Apple sans Steve Jobs ou le véritable test de la culture d’innovation

Inculquer une culture organisationnelle tournée vers l’innovation constitue un objectif louable, souhaitable et surtout, de longue haleine. Des milliers d’entreprises à travers le globe reconnaissent l’importance de ce besoin d’innover afin d’accroitre ses positions et dans plusieurs secteurs, simplement les maintenir. L’apport de Steve Jobs, à travers ses idées, sa vision du futur du design et de sa quête perpétuelle d’innovation, est immense comme en témoigne ce diaporama. Son leadership est indéniable. Il a bouleversé plusieurs pans de nos vies autant au bureau qu’à la maison et même dans nos loisirs (connaissez-vous beaucoup de personnes qui s’entrainent ou font leur jogging sans un iPod?).

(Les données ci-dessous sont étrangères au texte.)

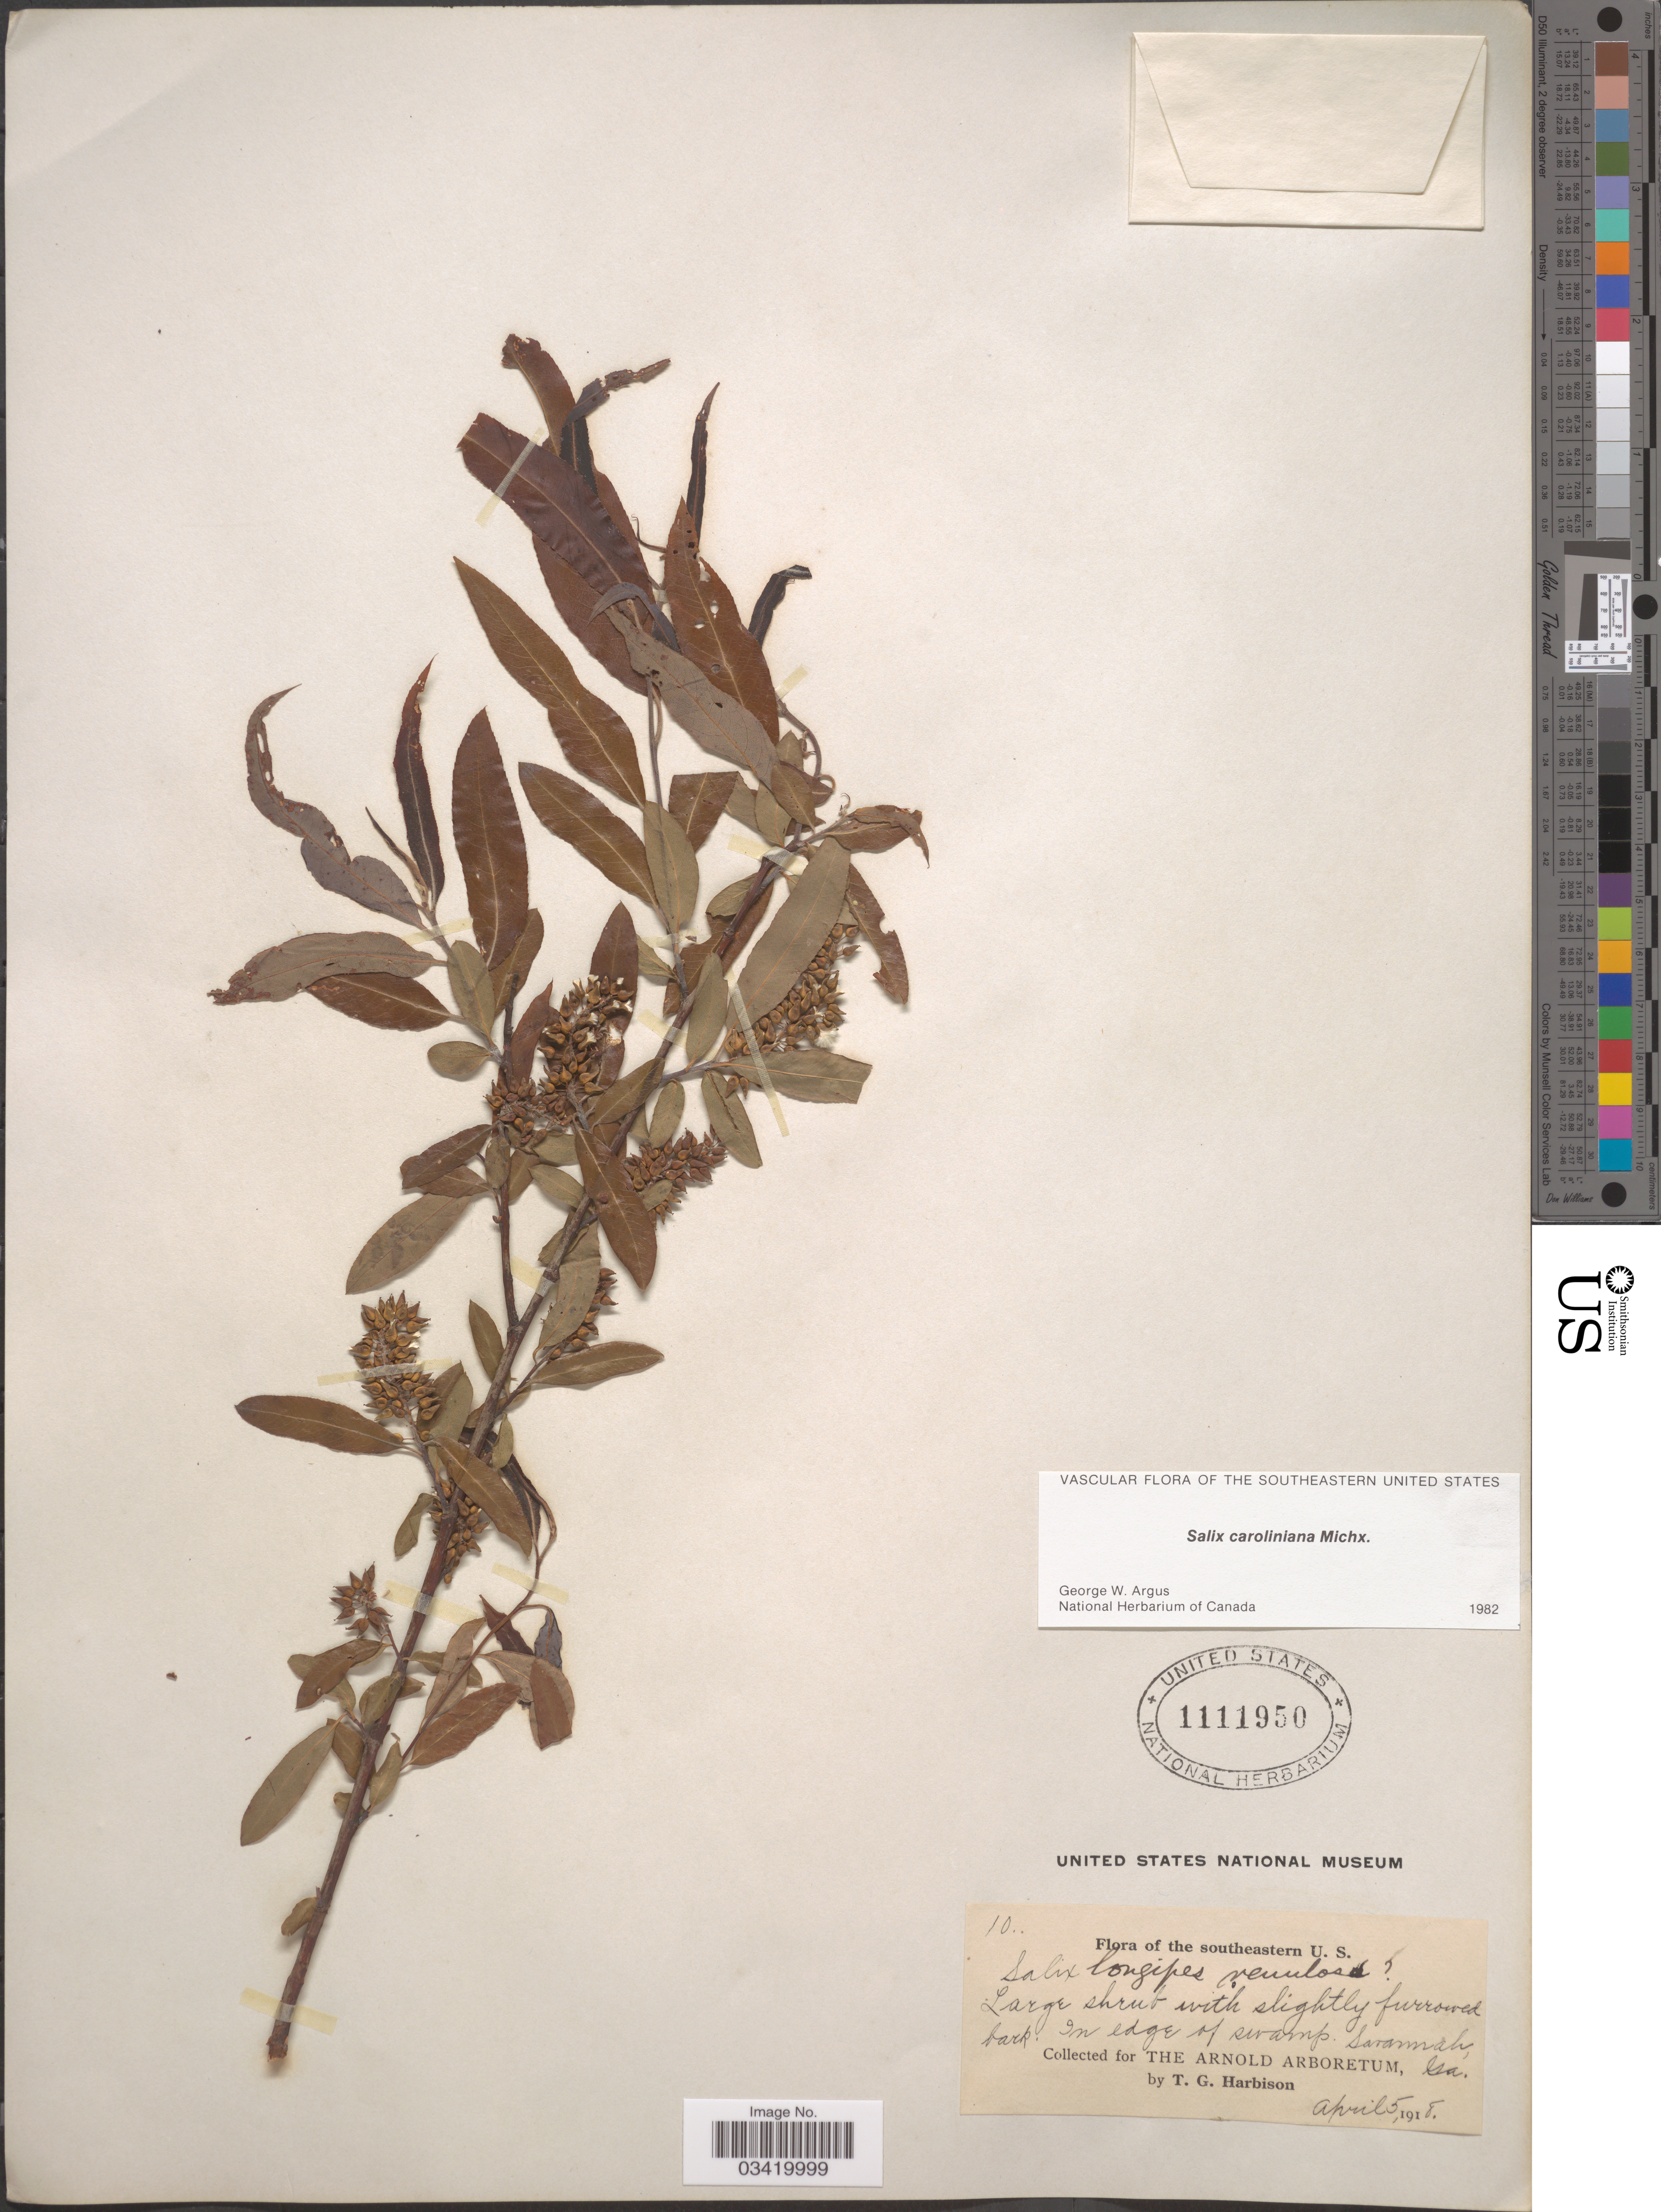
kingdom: Plantae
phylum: Tracheophyta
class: Magnoliopsida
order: Malpighiales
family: Salicaceae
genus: Salix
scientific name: Salix caroliniana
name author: Michx.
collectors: T. Harbison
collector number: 10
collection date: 1918-04-05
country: United States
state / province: Georgia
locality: The southeastern U.S. In edge of swamps. Savannah.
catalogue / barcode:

Toutefois, le véritable héritage de Steve Jobs, tel que mentionné dans sa lettre au Conseil d’Administration de Apple, se doit d’être devant lui et non derrière lui:

I believe Apple’s brightest and most innovative days are ahead of it. And I look forward to watching and contributing to its success in a new role.

Le test ultime de l’héritage organisationnel de Jobs sera passé au cours des 3-4 prochaines années à savoir si le rythme d’introduction des nouveaux produits, que ce soit l’évolution des produits-phares de Apple tels que le iPod, iPhone, iPad et MacBook ou l’introduction des produits technologiques adaptatifs complètement nouveaux pour Apple comme l’ont été le iPhone oule iPad, se maintiendra. Le pipeline de R&D est probablement rempli pour les 2-3 prochaines années et c’est en partie ce qui explique la bonne réaction des marchés face au départ de Jobs.

Steve jobs est l’incarnation même d’Apple, de cette culture unique du dépassement et du bris des règles établies. Ses allocutions jeans bleus -T-Shirt noir -espadrilles sont attendues et suivies par des millions de disciples autour du globe. Avant d’être pdg d’Apple, Steve Jobs est avant tout un artiste, un créateur passionné. Cette caractéristique, qui n’est pas donnée à tous les pdg, vient aussi avec son lot de désagréments (Jobs était réputé pour ses sautes d’humeurs et son obsession pour des détails pouvant paraître anodins au commun des mortels). Tim Cook, son successeur, est plutôt décrit comme une manager ayant baigné dans la culture innovante d’Apple depuis des années. Sera-ce suffisant pour maintenir le cap? Nul le le sait.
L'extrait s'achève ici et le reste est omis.